My heart hammered, and I grasped the door frame to steady myself. The burglar, perhaps the very one who’d been meant to intercept the message, had been here moments ago. Now he’d made complete his inventory of the people at the mummy—
But he still hadn’t found the jackal’s head.
Caedmon had it and the message safe. My instincts had proven out!
And if the burglar was the agent of some evil curse, had it passed us by as well? I hoped so.
I hurried back up the hall to rejoin Father and the others to tell them that my room had also been ransacked. I now realized there would likely be no better moment to tell Father what I knew, what I’d done.
I expected he’d be proud of me, after all. And there was little lovelier than Father’s praise.
The men still gathered at the window.
“Father, I—,” I began.
“Not now, Agnes,” he said.
“I really must tell you something—”
“Agnes, you have already disobeyed me by following us upstairs. Do not incense me further by ignoring—”
“But Father—”
“Not now, Agnes!” he said without turning.
Well.
I stared at the back of Father’s head as he conferenced with the men by the window. If he did not wish to hear from me, I could oblige him. I fumed, thinking of all the trouble I’d gone to, all the very useful things I’d already learned, but even Father was ready to dismiss me out of hand. So, if he wanted my silence, he could jolly well have it.
On all points.
I’d had more than I could stomach of people assuming I was incapable of handling life’s challenges because of my sex. Even Father, the most open-minded man I knew, thought I belonged downstairs, protected from the unpleasantness in my own home.
Perhaps it was time to demonstrate how capable I was.
Perhaps I would ignore Deacon’s order to tell Father. Perhaps Caedmon and I would continue our own search. Perhaps the best time for Father to hear of it would be when all was settled, when Caedmon and I had secured the standard.

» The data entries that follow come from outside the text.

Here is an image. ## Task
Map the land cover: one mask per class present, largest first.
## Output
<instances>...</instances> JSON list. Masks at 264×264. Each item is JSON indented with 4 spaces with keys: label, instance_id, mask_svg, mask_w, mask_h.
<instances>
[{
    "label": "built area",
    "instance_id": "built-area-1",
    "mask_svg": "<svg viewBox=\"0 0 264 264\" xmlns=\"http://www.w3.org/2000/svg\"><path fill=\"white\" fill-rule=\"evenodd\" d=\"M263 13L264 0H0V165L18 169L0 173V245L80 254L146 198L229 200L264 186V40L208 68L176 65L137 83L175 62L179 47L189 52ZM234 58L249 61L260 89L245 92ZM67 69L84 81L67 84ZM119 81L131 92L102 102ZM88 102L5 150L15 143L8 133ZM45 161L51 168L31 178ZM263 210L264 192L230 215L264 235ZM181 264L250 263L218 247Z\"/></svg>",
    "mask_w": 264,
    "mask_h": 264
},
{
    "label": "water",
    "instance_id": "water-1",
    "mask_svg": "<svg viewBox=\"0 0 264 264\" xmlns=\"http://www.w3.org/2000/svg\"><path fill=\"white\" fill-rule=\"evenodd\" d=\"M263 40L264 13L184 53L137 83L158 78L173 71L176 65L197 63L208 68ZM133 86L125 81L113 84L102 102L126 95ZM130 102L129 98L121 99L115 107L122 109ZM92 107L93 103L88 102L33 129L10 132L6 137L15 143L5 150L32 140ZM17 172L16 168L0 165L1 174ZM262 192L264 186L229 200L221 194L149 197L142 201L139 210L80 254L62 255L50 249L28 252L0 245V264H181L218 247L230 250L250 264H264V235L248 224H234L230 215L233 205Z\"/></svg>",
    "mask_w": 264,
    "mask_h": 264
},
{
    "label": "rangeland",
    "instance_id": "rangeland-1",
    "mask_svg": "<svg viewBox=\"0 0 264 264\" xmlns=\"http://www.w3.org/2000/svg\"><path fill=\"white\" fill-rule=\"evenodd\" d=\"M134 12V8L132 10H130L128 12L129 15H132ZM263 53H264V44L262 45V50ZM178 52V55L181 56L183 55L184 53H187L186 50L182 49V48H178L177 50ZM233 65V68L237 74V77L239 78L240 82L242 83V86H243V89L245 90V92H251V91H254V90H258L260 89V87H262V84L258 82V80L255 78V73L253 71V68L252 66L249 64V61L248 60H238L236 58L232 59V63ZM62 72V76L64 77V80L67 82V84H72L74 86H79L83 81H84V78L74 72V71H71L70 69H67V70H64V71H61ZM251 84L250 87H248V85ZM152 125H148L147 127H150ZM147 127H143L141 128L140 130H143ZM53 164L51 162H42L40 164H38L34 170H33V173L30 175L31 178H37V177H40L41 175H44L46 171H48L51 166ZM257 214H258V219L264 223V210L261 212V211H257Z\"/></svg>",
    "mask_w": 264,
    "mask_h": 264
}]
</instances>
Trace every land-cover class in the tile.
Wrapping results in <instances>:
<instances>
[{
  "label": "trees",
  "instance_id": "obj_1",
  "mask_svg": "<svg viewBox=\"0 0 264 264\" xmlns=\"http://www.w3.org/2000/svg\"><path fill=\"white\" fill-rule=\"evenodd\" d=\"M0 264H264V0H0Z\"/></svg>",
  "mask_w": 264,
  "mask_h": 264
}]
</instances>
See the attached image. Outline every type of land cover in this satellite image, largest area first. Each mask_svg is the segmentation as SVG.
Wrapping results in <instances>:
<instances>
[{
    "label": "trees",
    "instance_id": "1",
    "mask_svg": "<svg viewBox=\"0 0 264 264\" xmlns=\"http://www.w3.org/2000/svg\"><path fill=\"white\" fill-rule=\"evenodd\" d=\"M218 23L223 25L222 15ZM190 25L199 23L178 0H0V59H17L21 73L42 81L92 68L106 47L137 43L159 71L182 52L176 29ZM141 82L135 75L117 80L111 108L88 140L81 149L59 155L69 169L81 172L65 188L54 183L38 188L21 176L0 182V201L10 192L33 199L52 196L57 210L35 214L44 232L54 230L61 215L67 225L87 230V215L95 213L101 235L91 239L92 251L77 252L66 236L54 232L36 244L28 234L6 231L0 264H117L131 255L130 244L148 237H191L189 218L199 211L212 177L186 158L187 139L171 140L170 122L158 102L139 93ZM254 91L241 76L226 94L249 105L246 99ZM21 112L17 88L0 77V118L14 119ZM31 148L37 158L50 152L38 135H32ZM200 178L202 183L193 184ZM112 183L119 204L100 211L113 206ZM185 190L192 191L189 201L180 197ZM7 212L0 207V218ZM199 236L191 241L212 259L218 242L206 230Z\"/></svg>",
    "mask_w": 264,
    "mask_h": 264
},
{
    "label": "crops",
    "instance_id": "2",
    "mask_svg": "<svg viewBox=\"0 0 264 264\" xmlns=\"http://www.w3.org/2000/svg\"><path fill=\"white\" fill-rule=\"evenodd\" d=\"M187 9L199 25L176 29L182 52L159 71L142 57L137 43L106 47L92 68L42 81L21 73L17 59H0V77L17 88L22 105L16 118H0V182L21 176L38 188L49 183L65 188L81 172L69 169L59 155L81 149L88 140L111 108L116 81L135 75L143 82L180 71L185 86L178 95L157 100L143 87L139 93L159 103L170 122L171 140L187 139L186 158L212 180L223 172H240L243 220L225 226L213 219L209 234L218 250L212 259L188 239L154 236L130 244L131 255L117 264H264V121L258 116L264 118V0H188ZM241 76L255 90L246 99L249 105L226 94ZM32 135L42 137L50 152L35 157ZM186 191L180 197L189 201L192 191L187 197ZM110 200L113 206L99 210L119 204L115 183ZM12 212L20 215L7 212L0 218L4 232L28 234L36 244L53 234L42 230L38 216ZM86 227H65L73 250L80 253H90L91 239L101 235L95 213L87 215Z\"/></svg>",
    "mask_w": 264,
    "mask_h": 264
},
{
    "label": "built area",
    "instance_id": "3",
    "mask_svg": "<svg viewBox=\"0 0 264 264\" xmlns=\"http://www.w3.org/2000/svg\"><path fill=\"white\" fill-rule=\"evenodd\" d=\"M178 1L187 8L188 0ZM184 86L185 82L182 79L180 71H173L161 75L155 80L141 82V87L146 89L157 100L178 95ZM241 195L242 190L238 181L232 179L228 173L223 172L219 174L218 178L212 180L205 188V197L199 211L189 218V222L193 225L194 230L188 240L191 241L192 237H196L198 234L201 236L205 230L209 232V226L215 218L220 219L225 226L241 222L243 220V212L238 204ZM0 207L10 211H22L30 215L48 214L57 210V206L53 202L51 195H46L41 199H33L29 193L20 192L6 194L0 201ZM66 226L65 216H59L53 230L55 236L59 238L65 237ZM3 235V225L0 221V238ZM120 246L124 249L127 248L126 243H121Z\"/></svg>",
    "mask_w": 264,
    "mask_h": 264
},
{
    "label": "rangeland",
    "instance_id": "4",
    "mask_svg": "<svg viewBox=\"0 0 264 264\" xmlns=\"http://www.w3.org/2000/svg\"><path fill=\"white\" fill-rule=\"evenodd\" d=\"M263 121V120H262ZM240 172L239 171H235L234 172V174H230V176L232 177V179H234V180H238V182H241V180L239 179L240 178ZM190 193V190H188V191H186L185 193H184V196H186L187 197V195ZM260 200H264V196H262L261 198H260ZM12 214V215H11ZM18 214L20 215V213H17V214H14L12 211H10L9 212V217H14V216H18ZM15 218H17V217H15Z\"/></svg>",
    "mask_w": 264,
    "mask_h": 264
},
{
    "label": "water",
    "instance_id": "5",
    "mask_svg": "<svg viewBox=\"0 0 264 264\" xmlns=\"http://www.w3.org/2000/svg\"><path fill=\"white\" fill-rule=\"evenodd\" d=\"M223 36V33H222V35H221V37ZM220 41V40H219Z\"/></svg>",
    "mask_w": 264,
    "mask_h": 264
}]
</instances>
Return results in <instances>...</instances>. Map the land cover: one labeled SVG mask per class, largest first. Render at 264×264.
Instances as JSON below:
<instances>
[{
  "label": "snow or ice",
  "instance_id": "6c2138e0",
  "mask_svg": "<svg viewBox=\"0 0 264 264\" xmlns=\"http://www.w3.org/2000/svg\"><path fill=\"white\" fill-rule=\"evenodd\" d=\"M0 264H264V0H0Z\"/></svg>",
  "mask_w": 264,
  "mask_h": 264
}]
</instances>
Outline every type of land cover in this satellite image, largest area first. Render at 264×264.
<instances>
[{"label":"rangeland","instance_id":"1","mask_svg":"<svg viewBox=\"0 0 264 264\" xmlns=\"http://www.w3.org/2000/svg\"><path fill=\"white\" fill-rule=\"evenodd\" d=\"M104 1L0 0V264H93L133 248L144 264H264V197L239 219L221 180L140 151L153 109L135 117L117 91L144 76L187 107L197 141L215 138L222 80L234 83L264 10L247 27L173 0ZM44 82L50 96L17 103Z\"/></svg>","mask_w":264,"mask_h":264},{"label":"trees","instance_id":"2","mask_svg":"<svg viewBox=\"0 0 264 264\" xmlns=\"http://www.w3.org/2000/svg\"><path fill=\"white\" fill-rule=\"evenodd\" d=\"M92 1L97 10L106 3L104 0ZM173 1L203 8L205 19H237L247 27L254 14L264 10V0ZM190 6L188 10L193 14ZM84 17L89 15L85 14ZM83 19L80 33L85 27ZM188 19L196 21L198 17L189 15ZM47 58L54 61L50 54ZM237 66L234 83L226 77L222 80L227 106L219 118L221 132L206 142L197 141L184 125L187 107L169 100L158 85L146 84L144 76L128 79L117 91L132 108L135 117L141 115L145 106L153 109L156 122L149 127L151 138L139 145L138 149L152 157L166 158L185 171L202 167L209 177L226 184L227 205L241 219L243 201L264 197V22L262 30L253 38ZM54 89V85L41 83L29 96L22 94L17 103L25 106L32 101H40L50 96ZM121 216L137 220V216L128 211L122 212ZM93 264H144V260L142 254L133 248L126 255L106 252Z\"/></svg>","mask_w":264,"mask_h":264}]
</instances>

After all, the burglar had come and gone empty-handed; the greatest of any danger had passed.
It would serve them all right.
So resolved, I stooped to collect up a handful of Rupert’s book
s that had been knocked to the floor. I placed the volumes back on the shelf, but hesitated as I discovered among them a small notebook bound in soft leather. It bore no title on cover or spine, and when I flipped it open I found the pages covered with Rupert’s handwriting, arrayed in careful columns and stanzas. Poems, I realized as I glanced at the title of the one I’d landed on. “To Emmaline.” Emmaline? The only Emmaline I knew was Julia’s chaperone, Mrs. Perkins.
Rupert was on me in a moment. “What are you doing?” he yelped, snatching the book from my hand.
“Nothing,” I managed, “I was merely—”
“Isn’t it enough my room has been vandalized by a stranger? Must I endure your invasion of my privacy as well?” he fumed, placing the book in the drawer of his writing desk and turning to find us all staring at him.
Father broke the silence at last. “Rupert is right,” he said. “We should avoid disturbing the room further until it has been thoroughly examined.” He motioned us all toward the door, dispatching David’s friends to fetch a constable.
“Let’s speak no more of this tonight,” he said, clapping a hand on David’s shoulder. “We’ve precious few hours left with our young captain. We’ll go down to the drawing room and collect Mother and Lord Showalter and salvage what we can of this evening.”
“You’ll want to have a look at my room before that, I think,” I said coolly.
Father turned to me. “Your room?”
“Rupert’s wasn’t the only one disturbed,” I said, leading them up the hall.
Father hurried past me.
“I tried to tell you,” I said as I pointed toward my open door. Father and the others looked in.
After a long moment, Father reached for me. “Agnes, come here,” he ordered. I let him fold me into his arms.
“Forgive me for being so curt with you before,” he said. “I didn’t realize—”
“It’s all right, Father,” I said evenly.
“You are an unusual girl, Agnes,” he said, holding me at arm’s length. “Sometimes even I manage to forget that.”